Records to use Start Marker

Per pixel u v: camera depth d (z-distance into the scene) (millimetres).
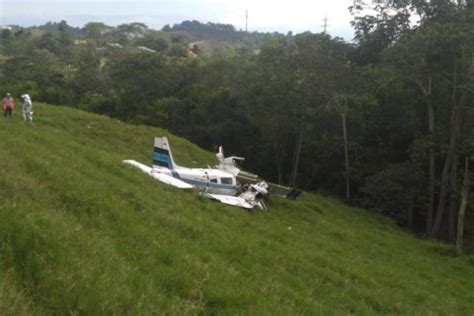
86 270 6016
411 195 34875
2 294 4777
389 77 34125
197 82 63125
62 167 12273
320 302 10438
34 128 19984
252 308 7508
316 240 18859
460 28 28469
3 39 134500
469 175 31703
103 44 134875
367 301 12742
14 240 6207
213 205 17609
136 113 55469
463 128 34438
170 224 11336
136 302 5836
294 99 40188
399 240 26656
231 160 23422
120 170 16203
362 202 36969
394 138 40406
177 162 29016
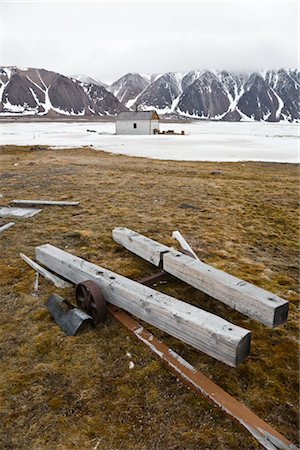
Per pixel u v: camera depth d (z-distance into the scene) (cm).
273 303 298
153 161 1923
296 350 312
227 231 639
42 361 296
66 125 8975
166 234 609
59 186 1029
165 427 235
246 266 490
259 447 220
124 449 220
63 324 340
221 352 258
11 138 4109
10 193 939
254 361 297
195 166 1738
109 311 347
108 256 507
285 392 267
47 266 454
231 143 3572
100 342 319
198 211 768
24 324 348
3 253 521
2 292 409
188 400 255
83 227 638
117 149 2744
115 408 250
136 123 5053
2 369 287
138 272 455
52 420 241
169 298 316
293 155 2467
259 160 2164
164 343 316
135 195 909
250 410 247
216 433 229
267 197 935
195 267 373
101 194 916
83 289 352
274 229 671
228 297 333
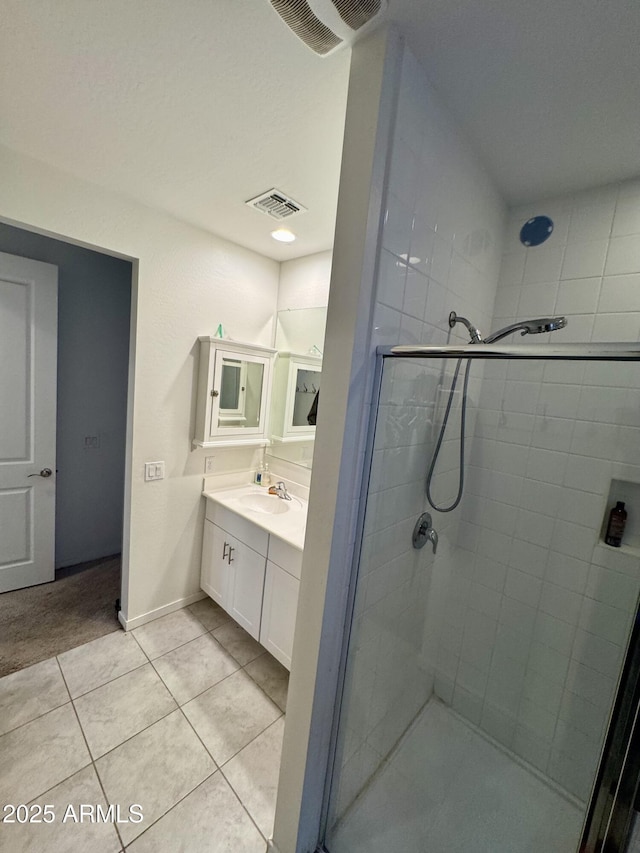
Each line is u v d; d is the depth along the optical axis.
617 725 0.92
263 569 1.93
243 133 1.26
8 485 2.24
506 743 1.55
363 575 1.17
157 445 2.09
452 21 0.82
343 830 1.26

Records to use End Marker

» **Assignment**:
Go through the data and return each line where the word "depth" appears.

» **Result of the exercise**:
Per pixel u v: camera depth d (z-distance into the scene) (millimetres).
Per pixel u v: camera depth d (z-distance into the scene) (cm).
Each line is u v d; d is the depth along the optical axis.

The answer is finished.